**** Exercise text ****
# Shaking



## EndsOfTheEarth (Mar 14, 2015)

tine said:


> citalopram for anxiety and I seemed to adjust to both so they stopped having any effect (I seem to get used to medication very fast). I'm not on any at the moment (I stopped about two months ago).


To be honest I haven't noticed any effect whatsoever from taking citalopram. I may as well be taking sugar pills for all the good it does me.


----------



## EndsOfTheEarth (Mar 14, 2015)

tine said:


> Thanks, I just seem to have issues working out what actually bothers me. I get stressed for no reason sometimes or have no symptoms of stress when I should be.


This is a sign that your stress has become chronic and un-managable. I had the same issue with my panic attacks they only ever happened when I was calm and relaxed which made no sense and was also a major reason why I was unable to accept it as an anxiety symptom for a long period of time. I'm just fine in a real crisis though, it's the downtime when I get hit.


----------



## Purrfessor (Jul 30, 2013)

@tine perhaps a massage would help then. It would physically reduce stress and put you in a relaxed state similar to meditation. Yoga is another way to do that. 

I used to have a hard time crying but that was due to my repression. Crying makes you feel ill on purpose, it's supposed to be a storm but after the storm is calm. It's like exercising in the same way, where working out makes you sore or weak but after a few days you'll feel stronger.


----------



## Tad Cooper (Apr 10, 2010)

InSolitude said:


> To be honest I haven't noticed any effect whatsoever from taking citalopram. I may as well be taking sugar pills for all the good it does me.


Same here to be honest, it didn't help me very much at all and I came off it after a few months!



InSolitude said:


> This is a sign that your stress has become chronic and un-managable. I had the same issue with my panic attacks they only ever happened when I was calm and relaxed which made no sense and was also a major reason why I was unable to accept it as an anxiety symptom for a long period of time. I'm just fine in a real crisis though, it's the downtime when I get hit.


Hmm, why does it mean it's chronic? Because of not being able to identify triggers of stress/anxiety? Panic attacks are so horrible, I still get them on and off or get close to them.
**** Provided data ****
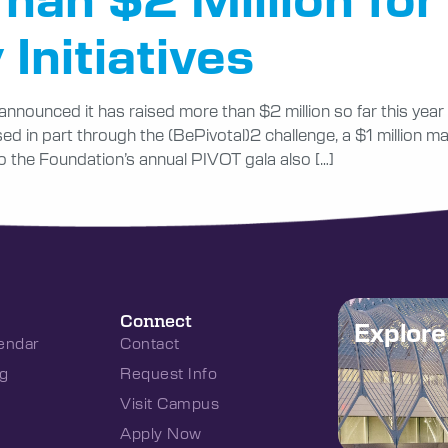
 Initiatives
announced it has raised more than $2 million so far this yea
ised in part through the (BePivotal)2 challenge, a $1 million
o the Foundation’s annual PIVOT gala also […]
Connect
Explor
endar
Contact
g
Request Info
Visit Campus
Apply Now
****
* _Work item 1_:
Could you output, word for word, the part of the forum thread about shaking that begins at the words "## Purrfessor (Jul" and stops after "(Apr 10, 2010)"?
* _Work item 2_:
Can you pick up the forum thread about shaking after its last sentence and continue it?

* _Answer area 1_:
## Purrfessor (Jul 30, 2013)

@tine perhaps a massage would help then. It would physically reduce stress and put you in a relaxed state similar to meditation. Yoga is another way to do that. 

I used to have a hard time crying but that was due to my repression. Crying makes you feel ill on purpose, it's supposed to be a storm but after the storm is calm. It's like exercising in the same way, where working out makes you sore or weak but after a few days you'll feel stronger.


----------



## Tad Cooper (Apr 10, 2010)

* _Answer area 2_:
Stelliferous said:


> @_tine_ perhaps a massage would help then. It would physically reduce stress and put you in a relaxed state similar to meditation. Yoga is another way to do that.
> 
> I used to have a hard time crying but that was due to my repression. Crying makes you feel ill on purpose, it's supposed to be a storm but after the storm is calm. It's like exercising in the same way, where working out makes you sore or weak but after a few days you'll feel stronger.


I tried out yoga/stretching, but was told not to do it much because of having hypermobility (Id just pop my joints out haha - apparently it's common in females in the UK). 
Ahh okay, I was worried about the sick feeling because people always said how crying makes you feel better and for me I feel sick and tired afterwards, need at least a day to recover from it and then don't seem less tense... The massage idea sounds good, my friend gave me one because I hurt my back and I did feel a lot better after (now to catch a masseuse...)


----------



## Purrfessor (Jul 30, 2013)

tine said:


> Same here to be honest, it didn't help me very much at all and I came off it after a few months!
> 
> 
> Hmm, why does it mean it's chronic? Because of not being able to identify triggers of stress/anxiety? Panic attacks are so horrible, I still get them on and off or get close to them.
> ...


Ah I have the reverse condition of hypermobility.  the worst that happens to me is cramps but I just take a break when that happens. Interesting to know that fact about UK women.. I don't think I know anyone personally with hypermobility. 

Also if you don't feel relieved from crying it's probably because it wasn't enough crying. It took me a couple years of crying weekly at one point to get rid of certain repressed stresses involving my father who left when I was 12. I just treated myself like it was no big deal and that was a mistake. Not having a father there is a big deal so it took a few years of depression to overcome all because of my repression.


----------



## Tad Cooper (Apr 10, 2010)

Stelliferous said:


> Ah I have the reverse condition of hypermobility.  the worst that happens to me is cramps but I just take a break when that happens. Interesting to know that fact about UK women.. I don't think I know anyone personally with hypermobility.
> 
> Also if you don't feel relieved from crying it's probably because it wasn't enough crying. It took me a couple years of crying weekly at one point to get rid of certain repressed stresses involving my father who left when I was 12. I just treated myself like it was no big deal and that was a mistake. Not having a father there is a big deal so it took a few years of depression to overcome all because of my repression.


I havent heard of that condition, but sounds very annoying!

Sorry about your dad, I had depression hit very hard after mine died when I was 18 - Im glad you managed to work your way out of it and feel better now! I kind of pretended nothing had changed for a while and only cried a bit, so I guess my repression kept going? I usually dont cry at all, but if I do its for a few seconds (once or twice a year I'll cry for a few minutes and feel terrible after though).


----------



## Purrfessor (Jul 30, 2013)

tine said:


> I havent heard of that condition, but sounds very annoying!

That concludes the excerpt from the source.